> _Task goal_: Below are records to print word for word; include none of their pictures.

> _Task inputs_:
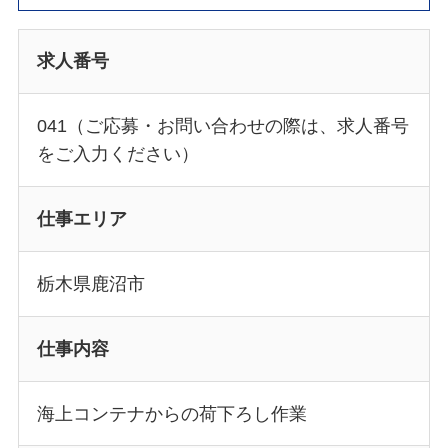
求人番号
041（ご応募・お問い合わせの際は、求人番号
をご入力ください）
仕事エリア
栃木県鹿沼市
仕事内容
海上コンテナからの荷下ろし作業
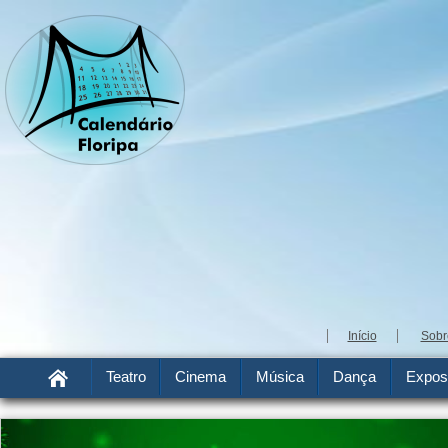
Início
Sobr
Teatro
Cinema
Música
Dança
Expos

> _Answer space_:
求人番号
041（ご応募・お問い合わせの際は、求人番号
をご入力ください）
仕事エリア
栃木県鹿沼市
仕事内容
海上コンテナからの荷下ろし作業
Início
Sobr
Teatro
Cinema
Música
Dança
Expos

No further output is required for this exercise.